We are told that our entire life, existence, and that of our children is doomed, we are kicked out of school, bullied by peers, adults, and random strangers on a regular basis. While out and about in our neighborhoods whether we are going to a WIC appointment, class, work or taking our children to the bookstore (yes we do all of these things and more) we have to face disrespectful and demoralizing campaign ads everyday. 

In the event that we feel strong enough to speak to someone about our struggles and how we feel broken our confessions are met with hurtful statements like: “That’s what you get. You made your bed now lay in it.” “No one told you to get pregnant.” “Oh you don’t like being an adult? Then you shouldn’t have done adult things” and even more hurtful and abusive comments. 

The most common side effect of all of these things is pregnant and parenting teens not seeking the health they need, suffering in silence, and continuing to silence their emotions into adult hood because we have been showed that no body cares because “it’s all our fault anyways. So stop complaining!”

Isolation caused by bad public policy and societal stereotypes is one of the biggest realities pregnant and parenting teens endure which results in our mental health and wellness being forgotten or deemed “none important.” 

As a former teen mom and pregnant and parenting teen advocate I struggle with depression. I am not alone in my struggle and know several of my peers are struggling in silence. My mental health and that of my peers is paramount. 

If you work with pregnant and parenting teens make yourself available to speak to them about any mental health and wellness challenges they face, ask them how they are doing, create and or bring in mental health and wellness sessions. 

If you are a pregnant teen, parenting teen, or young parent and you feel you are in an abusive relationship, dealing with depression, and or any other mental health and wellness issues please know that you do not have to struggle alone. You should not and do not have to struggle in silence so society can continue their horrible tirade against us. 
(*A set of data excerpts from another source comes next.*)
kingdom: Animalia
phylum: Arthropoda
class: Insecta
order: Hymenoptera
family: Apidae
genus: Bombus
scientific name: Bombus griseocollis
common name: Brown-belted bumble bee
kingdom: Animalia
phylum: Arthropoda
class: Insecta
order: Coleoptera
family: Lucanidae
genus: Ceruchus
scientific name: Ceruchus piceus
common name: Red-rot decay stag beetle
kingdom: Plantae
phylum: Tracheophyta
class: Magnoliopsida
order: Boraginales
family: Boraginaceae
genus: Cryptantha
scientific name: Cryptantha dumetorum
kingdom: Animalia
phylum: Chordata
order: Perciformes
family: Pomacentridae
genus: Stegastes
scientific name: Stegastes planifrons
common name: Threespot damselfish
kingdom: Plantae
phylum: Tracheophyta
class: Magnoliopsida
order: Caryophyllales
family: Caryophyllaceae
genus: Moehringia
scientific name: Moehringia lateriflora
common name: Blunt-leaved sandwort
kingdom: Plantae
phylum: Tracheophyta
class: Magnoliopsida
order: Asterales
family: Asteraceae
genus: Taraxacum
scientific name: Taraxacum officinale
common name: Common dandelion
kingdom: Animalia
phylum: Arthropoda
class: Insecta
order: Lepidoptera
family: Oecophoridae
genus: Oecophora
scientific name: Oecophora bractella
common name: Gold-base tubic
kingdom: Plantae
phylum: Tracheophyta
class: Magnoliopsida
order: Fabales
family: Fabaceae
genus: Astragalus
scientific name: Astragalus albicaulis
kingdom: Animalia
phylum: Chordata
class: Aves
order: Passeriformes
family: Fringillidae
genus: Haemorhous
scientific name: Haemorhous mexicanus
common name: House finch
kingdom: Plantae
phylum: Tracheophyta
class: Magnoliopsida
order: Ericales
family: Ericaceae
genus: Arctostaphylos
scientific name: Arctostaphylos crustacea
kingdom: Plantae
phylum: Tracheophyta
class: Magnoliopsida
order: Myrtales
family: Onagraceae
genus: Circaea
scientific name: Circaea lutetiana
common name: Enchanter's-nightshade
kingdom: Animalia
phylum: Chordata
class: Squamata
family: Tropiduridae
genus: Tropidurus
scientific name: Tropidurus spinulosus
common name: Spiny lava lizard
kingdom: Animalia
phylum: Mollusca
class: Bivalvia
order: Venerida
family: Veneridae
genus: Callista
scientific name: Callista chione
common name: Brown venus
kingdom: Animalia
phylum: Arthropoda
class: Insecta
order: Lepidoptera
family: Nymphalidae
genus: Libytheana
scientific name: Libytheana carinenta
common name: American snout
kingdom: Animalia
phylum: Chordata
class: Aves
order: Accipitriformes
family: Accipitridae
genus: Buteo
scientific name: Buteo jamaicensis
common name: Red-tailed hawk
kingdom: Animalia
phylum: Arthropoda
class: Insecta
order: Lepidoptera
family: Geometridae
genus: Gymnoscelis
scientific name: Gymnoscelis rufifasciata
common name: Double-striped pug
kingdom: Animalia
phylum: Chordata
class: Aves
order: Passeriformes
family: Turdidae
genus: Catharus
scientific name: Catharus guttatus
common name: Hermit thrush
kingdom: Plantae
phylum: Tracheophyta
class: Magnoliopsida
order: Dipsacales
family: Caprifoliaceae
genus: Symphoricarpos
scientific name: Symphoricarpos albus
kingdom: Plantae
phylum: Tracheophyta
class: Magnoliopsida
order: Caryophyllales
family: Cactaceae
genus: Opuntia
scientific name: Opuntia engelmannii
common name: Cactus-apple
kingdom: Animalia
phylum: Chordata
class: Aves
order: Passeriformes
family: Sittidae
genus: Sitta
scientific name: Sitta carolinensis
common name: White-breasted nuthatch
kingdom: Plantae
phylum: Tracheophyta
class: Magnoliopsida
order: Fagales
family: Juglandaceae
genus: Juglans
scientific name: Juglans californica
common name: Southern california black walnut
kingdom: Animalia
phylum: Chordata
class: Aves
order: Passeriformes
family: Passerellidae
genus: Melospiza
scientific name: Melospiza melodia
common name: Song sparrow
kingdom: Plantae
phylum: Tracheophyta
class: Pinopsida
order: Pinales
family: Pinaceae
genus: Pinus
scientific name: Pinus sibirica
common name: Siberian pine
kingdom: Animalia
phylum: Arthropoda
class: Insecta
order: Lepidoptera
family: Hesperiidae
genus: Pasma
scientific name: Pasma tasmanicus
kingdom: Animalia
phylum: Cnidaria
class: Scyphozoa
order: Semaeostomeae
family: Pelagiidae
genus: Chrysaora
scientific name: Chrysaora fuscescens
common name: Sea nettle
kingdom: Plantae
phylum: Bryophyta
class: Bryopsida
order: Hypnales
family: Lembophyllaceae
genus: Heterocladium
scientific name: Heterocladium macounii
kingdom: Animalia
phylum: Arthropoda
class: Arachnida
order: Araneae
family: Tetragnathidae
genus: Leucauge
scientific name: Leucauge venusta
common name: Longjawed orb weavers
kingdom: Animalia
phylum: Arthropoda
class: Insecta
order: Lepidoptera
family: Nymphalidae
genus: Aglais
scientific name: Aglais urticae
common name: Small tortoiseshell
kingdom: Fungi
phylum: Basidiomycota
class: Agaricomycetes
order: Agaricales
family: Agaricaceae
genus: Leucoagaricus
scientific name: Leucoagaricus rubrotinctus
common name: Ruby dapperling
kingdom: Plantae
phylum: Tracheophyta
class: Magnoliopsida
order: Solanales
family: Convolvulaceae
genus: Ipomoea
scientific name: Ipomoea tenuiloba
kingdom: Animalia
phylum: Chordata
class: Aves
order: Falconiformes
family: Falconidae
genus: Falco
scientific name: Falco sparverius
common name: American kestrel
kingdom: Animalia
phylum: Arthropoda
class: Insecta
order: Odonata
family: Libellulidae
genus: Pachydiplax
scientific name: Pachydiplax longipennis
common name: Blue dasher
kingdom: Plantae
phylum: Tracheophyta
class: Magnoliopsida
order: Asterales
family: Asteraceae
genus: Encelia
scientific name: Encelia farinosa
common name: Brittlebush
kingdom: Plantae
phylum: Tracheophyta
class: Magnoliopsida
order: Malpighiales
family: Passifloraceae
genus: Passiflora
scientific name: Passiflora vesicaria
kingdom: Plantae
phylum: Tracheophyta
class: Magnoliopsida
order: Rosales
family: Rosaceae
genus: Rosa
If you need to speak to someone right away call one of the following hotlines

Suicide: 1-800-273-8255

Abusive Relationship: 1-800-799-SAFE(7233) or 1-800-787-3224

Postpartum Depression: 1-800-944-4PPD 

Comments

As far as I have understood, teen pregnancy is often connected to mental health problems. However there are many fantastic stories where such extreme situations have helped the mother to become stronger and fight for their life. All for the love for their baby. However in any case no one should be alone with this issue, that's a fact!

So very true too. I was a depressed teen before motherhood and the birth of my child prompted me to push and fight more than ever. If anything, her life prompted me to think more deeply about how I wanted to improve mine. But like Gloria talks about in her post, even with the desire to seek help, it was hard when I felt judged by gatekeepers. In the end, you're right - no one should have to do it alone. But seeking help as a pregnant teen and constantly feeling stigmatized, we are driven into isolation.